ごく簡単に言えば、私たちが怒るのは自分と違うことに対してです。自分と考え方が違う、好きなものが違う、価値観が違う、態度が違う、あり方が違う、理想が違うといって怒ります。ところが、よく考えてみれば自分の周りには自分と違うことしかありません。

アンガーマネジメントができると、違いを理解し受け入れられます。アンガーマネジメントのできる人は、違いに対して無駄に怒ることはありません。
寛容で無駄に怒らない人のまわりには人が集まります。人は受け入れてくれる人と一緒にいたいからです。

太字は筆者
一般社団法人日本アンガーマネジメント協会HP:https://www.angermanagement.co.jp/about

これを導入することで,確かに怒る回数や不本意な怒りは減らすことができるように思います.しかしながら無駄じゃない怒りなんてあるのでしょうか?

ひとは怒るべきではないのか

 ここで話がそれるかも知れないですが,生理学的な話をしたいと思います.生物学的には,怒りというのは脳の中で大脳辺縁系が司っているとされており,その周りを大脳皮質といった理性的な知性,言語を司る部位が覆う構造になっています.脳の内側に行くほど原始的だとされており,感情は理性に比べて強固に作用すると予想されます.また進化の道程で早期に発芽した特性は後期特性に比べて強烈に作用することが知られています.この2点から疑問に思うことは「無駄じゃない怒りなんてあるのでしょうか?」ということです.人間の意識は無意識の行動を説明づけるだけに過ぎないシステムではないか,というベンジャミンリベットの実験は有名ですが,怒りも同様に根源的で稚拙な表象を大脳皮質が言語化しているだけではないかと思うのです.つまり,怒りはおしなべてつまらないものだと思うのです.
 ではその心底つまらない怒りはどのような作用をもたらすのか考えてみます.ひとがなにかに怒るとき,そこには厳然とした対象が存在します.対象は自分とは切り離された独立存在である必要があり,怒るという行為そのものが外界に対する自己正当化でもあり得るからです.怒りという行為は外部存在と上手くいっていっていない自己を納得させる社会的な行動の一種とも見ることができそうです.
 少し話は変わりますが,マクロな視点でみると自己嫌悪感も怒りの一種と言えると思います.青年心理学では,青年期に自己嫌悪感から自己受容へとつながり壮年期に移行していくという話があります.青年期における自己嫌悪は過去の許せない自分を切り離して拒絶し,自分の正しさを担保する自己正当化に過ぎないということです.だからこそ青年期に抱いた自己嫌悪感は非生産的で,いずれ自己受容といった成長が待っているのです(下記は三島由紀夫の自己嫌悪感についてです).
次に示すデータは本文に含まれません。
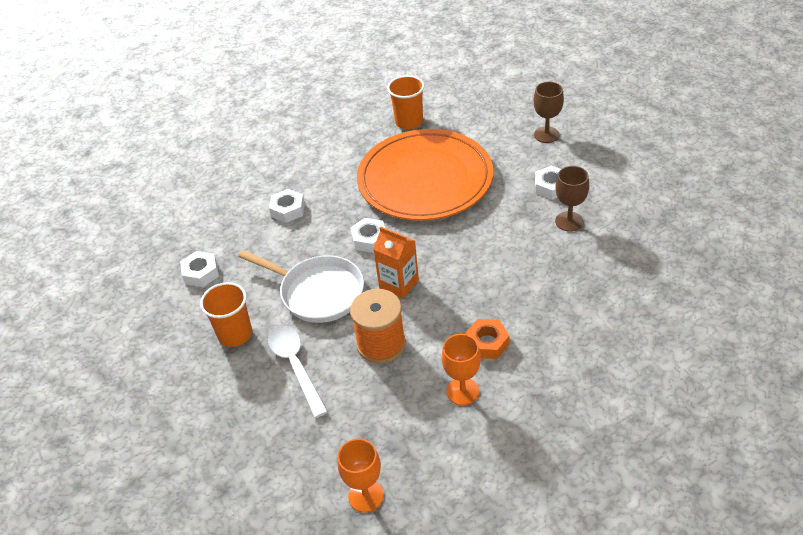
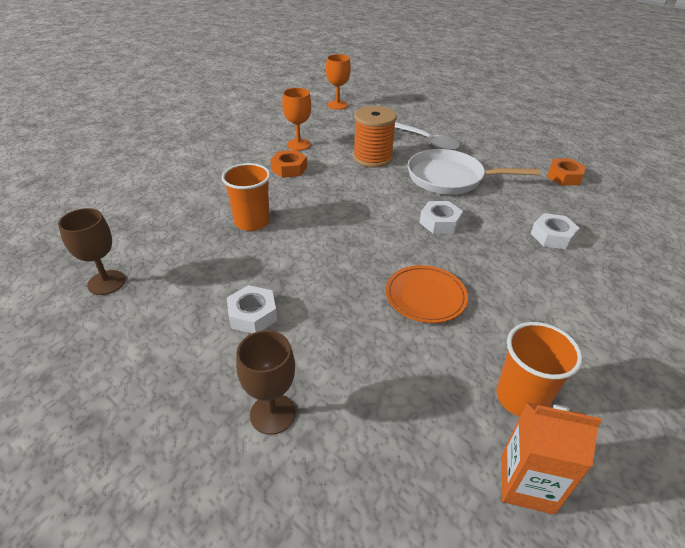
camera: 155 degrees right, 5 degrees down
(201, 273) = (564, 177): white nut -> orange nut
(235, 334) = (487, 149): orange cup -> orange cup (252, 222)
(399, 284) = (384, 193): orange carton -> orange carton (527, 483)
(425, 180) = (425, 296): orange plate -> orange plate, size x0.44
(569, 221) = (225, 273): brown goblet -> brown goblet (106, 282)

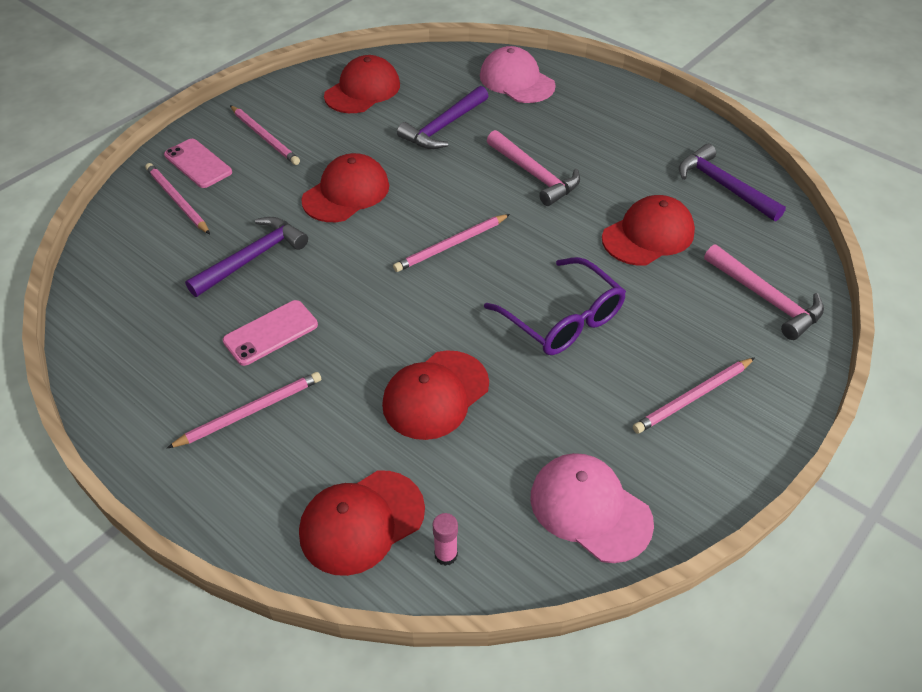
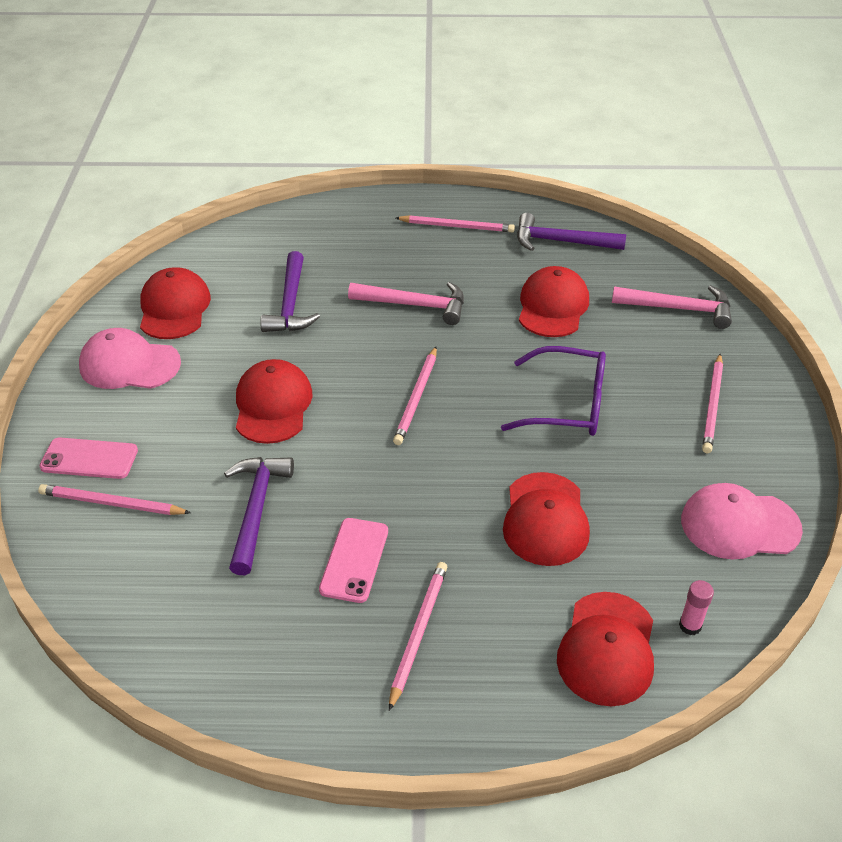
camera: 40 degrees left, 5 degrees down
(265, 137) = (129, 398): pink pencil -> pink pencil (457, 226)
(516, 81) = (307, 234): pink cap -> pink cap (129, 365)

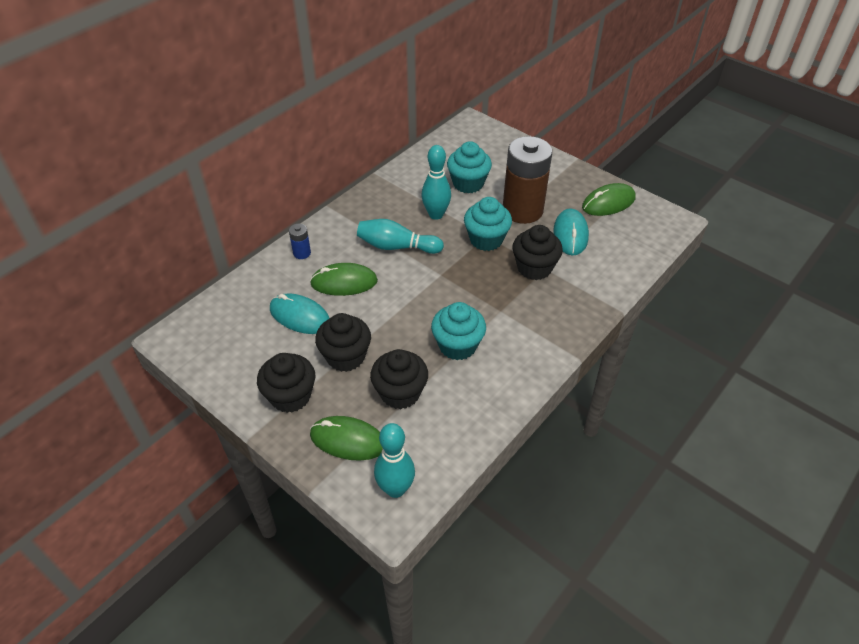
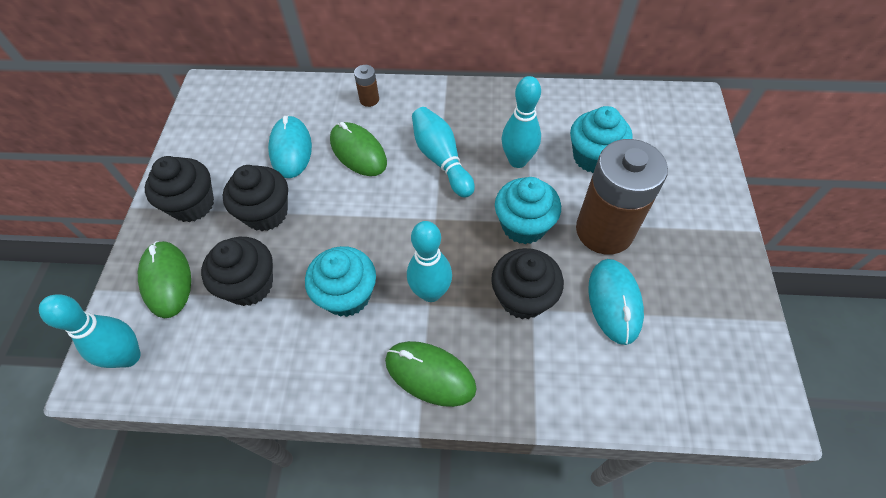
camera: 55 degrees right, 10 degrees up
(302, 253) = (369, 99): blue battery -> brown battery
(493, 305) = (431, 292): none -> turquoise bowling pin
(570, 234) = (614, 302): turquoise mouse -> turquoise mouse turned 60 degrees counterclockwise
(608, 203) = (714, 311): green mouse -> green mouse (430, 374)

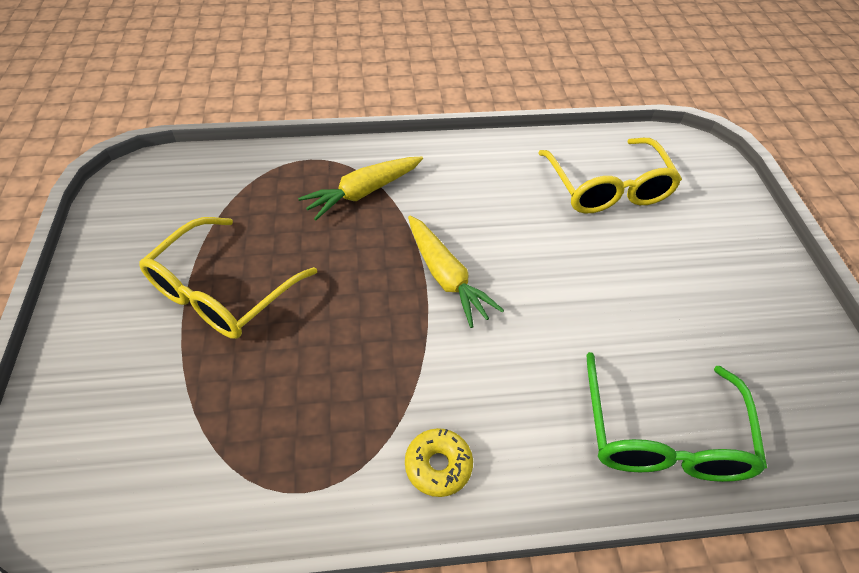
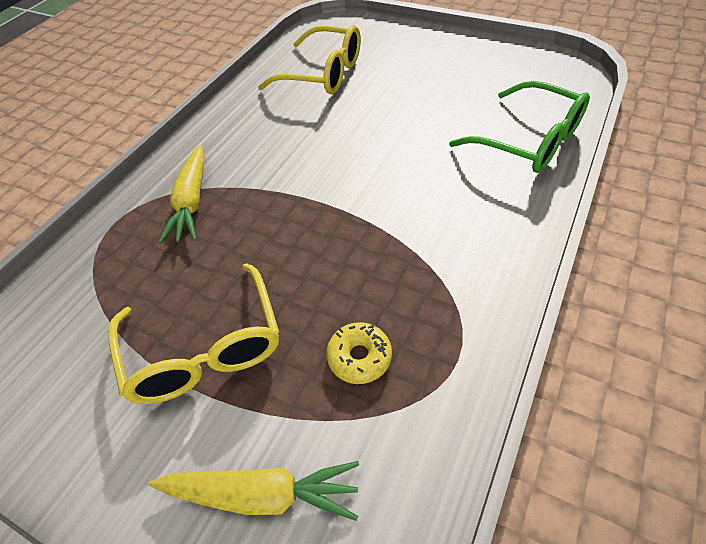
camera: 50 degrees left, 0 degrees up
(438, 465) = (484, 262): yellow donut -> yellow donut (359, 357)
(446, 277) = (325, 187): yellow carrot -> yellow carrot (262, 493)

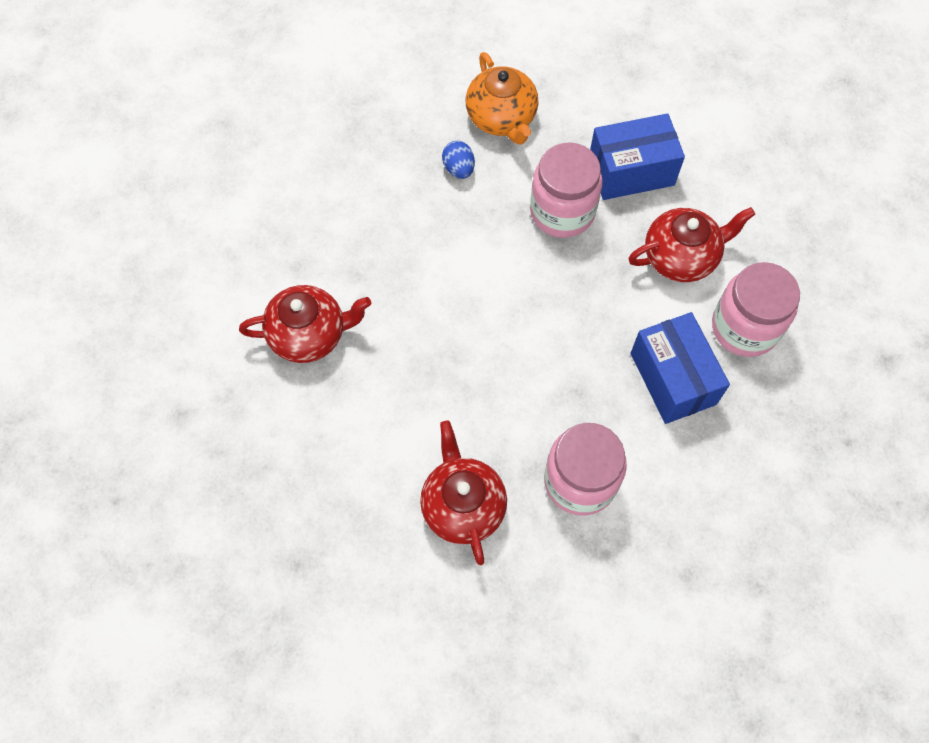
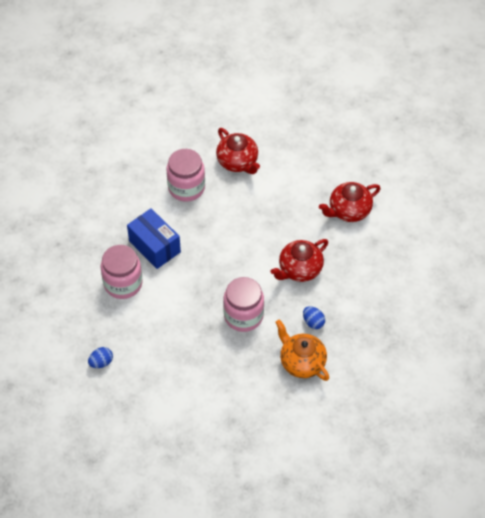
camera: 160 degrees right, 10 degrees down
(631, 171) = (212, 353): blue box -> none
(681, 257) = (167, 311): red teapot -> red teapot (299, 269)
(807, 209) = (101, 362): none -> blue egg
 閑話休題,わたしが言いたいのは怒りという感情は引きで見るといずれもしょうもないし,結局正当化できないということです.では怒るべきではないのでしょうか.否,怒りましょう!

羞恥心を持ちつつ怒りましょう!

 前述の通り,ひとがなにかに怒るとき,そこには自己存在と対峙した対象を想定しています.その姿勢自体は対人コミュニケーション(or 内省)においてひどく大切だと思うのです.お互いに寄り添い,感情をすりあわせていく行為が人間関係なのだとしたら,適度に不快感を示していくのは重要な対話のひとつでしょう.ただ,他人を目的としない,手段として捉え自分が気持ちよくなるためだけの怒りは対話ではありません.
 しかしながらといいますかやはり怒りは恥ずかしい感情なのです.どうしようもなく.何を考えても他人から見たら恥ずかしい感情でしかなくかっこよく露わになどできないのです.どうせならかっこつけず,みっともなく,無様に,滑稽に,恥ずかしく,どうしようもなく怒りましょう!どんなに情けなくとも今後の関係のためには伝えておきたいのだと!!!そう思うと怒ってくれる人って素晴らしいですよね.みなさんもぜひ怒りましょう.